Does he think Teven Jenkins and Larry Borom can be bookend tackles to build around?
"Those guys, they're getting better every day," Morgan said. "That's the biggest thing right now. We don't have pads on. I keep coming back to that. As you guys know, it's hard to evaluate offensive linemen in May."
Is he confident the Bears can?
"Well, those two guys want to win," Morgan said of Jenkins and Borom. "Those two guys are willing to do whatever. To this point, those two guys have done a really nice job. They've done everything we've asked of them and more."
In other words, beyond Lucas Patrick at center and Cody Whitehair at left guard, the new offensive line coach has no idea what he has to work with yet.
Patrick was just as uncertain when asked Tuesday how long it might take just to figure out whom the best five are to start on the offensive line.
"I mean, I'd say nobody knows," he said. "You don't know, if you're the most experienced line, if it's gonna work out. Each day you've just gotta try and get as good as you can be.
"If you're just trying to get better each day and putting the best five out there, whoever that is, and competing every day, then that unit will be solid if they're doing that."
That sounds and feels at least a bit like wishful thinking to me, but I'll give the guy that started at both center and guard for the NFC's No. 1 seed in Green Bay in 2020 and 2021 the benefit of the doubt.
Patrick, however, is also symbolic of what currently haunts the majority of analysts and Bears fans alike.
Originally an undrafted rookie free agent signed by the Packers in 2017, Patrick started just six games his first three seasons in the league, and then 15 and 13 in 2020 and 2021, respectively, and yet is being billed as the most important addition this year to the Bears' long-beleaguered offensive line.
So what are the team, and, most notably, Justin Fields to do?
"Every day get better and compete and get tough," Patrick said. "(I'm) so fired up that [general manager Ryan Poles] is a former offensive lineman because I think he gets it to the core -- what it takes to build an offensive line.

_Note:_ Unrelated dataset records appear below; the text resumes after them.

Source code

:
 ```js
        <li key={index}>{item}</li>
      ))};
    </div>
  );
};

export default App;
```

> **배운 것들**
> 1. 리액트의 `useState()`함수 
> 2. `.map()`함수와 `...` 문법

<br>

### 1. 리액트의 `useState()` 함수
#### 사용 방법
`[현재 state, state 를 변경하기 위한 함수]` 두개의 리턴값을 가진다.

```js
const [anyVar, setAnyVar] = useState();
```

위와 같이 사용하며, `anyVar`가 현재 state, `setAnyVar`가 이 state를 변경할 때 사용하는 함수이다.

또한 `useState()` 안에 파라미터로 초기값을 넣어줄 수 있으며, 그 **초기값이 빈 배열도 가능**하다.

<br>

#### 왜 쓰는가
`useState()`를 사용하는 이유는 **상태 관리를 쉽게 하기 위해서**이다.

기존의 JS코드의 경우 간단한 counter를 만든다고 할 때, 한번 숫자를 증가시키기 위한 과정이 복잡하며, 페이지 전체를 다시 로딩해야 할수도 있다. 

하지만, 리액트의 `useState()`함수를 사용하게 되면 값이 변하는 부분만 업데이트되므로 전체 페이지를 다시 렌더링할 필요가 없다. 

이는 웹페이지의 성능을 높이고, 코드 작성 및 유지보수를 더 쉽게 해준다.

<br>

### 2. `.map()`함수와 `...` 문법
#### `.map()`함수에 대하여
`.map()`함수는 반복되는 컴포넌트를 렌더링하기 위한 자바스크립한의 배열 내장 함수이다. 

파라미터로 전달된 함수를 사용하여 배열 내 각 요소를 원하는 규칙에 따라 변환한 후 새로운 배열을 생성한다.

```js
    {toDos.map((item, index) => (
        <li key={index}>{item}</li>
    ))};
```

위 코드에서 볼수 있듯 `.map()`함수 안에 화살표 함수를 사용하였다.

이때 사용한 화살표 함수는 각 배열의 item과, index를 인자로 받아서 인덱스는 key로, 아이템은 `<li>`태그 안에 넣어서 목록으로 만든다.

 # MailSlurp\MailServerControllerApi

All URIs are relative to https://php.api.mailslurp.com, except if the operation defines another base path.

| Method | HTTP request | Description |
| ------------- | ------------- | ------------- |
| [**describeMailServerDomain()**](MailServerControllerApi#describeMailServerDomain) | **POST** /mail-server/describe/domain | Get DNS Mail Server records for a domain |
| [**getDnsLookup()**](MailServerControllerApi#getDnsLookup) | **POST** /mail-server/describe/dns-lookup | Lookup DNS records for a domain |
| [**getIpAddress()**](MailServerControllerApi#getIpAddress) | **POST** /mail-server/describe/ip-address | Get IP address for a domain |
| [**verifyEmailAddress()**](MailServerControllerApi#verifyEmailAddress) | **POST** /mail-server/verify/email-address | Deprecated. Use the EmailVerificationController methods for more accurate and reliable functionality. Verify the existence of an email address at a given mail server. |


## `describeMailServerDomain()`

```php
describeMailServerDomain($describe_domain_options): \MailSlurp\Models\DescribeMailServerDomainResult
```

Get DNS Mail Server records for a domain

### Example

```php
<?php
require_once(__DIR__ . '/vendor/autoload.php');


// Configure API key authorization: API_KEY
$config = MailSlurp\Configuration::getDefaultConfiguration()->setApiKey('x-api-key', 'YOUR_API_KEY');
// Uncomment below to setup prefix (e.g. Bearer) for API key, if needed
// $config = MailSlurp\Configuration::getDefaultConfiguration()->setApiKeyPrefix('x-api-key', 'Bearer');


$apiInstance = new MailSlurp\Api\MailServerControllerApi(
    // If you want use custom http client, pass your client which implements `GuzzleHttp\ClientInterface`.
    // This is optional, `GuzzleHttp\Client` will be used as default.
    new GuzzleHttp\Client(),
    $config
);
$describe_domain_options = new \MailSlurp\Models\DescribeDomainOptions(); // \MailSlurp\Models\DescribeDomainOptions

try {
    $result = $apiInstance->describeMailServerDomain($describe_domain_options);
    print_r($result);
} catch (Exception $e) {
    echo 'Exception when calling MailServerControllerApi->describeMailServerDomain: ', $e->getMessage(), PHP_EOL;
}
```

"It's tough, competition, smart, just guys who love football and just want to compete. I think it's great. Bring 30 guys in. We can only have five, and it's only going to push guys further."
Morgan agreed with Patrick's sentiments.
"I think it's always a challenge to get five guys to play together. And up front that's the only thing that matters," Morgan said.
"You're only as good as your weakest link, so to speak. And it really does take all five to excel on the offensive line. So getting those guys to play together, to play for each other, that's probably ... I don't know if it's the hardest thing, but it might be the No. 1 topic to address and try to accomplish."
The major concern: How do you develop Fields if his offensive line isn't better -- or is possibly even worse -- than it was last year?
Neither Tom Brady nor Aaron Rodgers has ever played in front of a star-studded offensive line, just dependable ones. Fields and his offense are going to struggle early this season -- get used to that reality now.
But it isn't unreasonable to hope this group might have enough to jell into something serviceable by midseason if everything goes right, and give Fields a chance to make considerable strides before we get to January.
It's certainly not ideal for the young quarterback, but it will show us fairly quickly how patient Poles is going to be with both his line and his quarterback, and it does not amount to the lack of commitment to Fields of which some are already accusing Poles.
Can these guys get to dependable? That's the $64,000 question.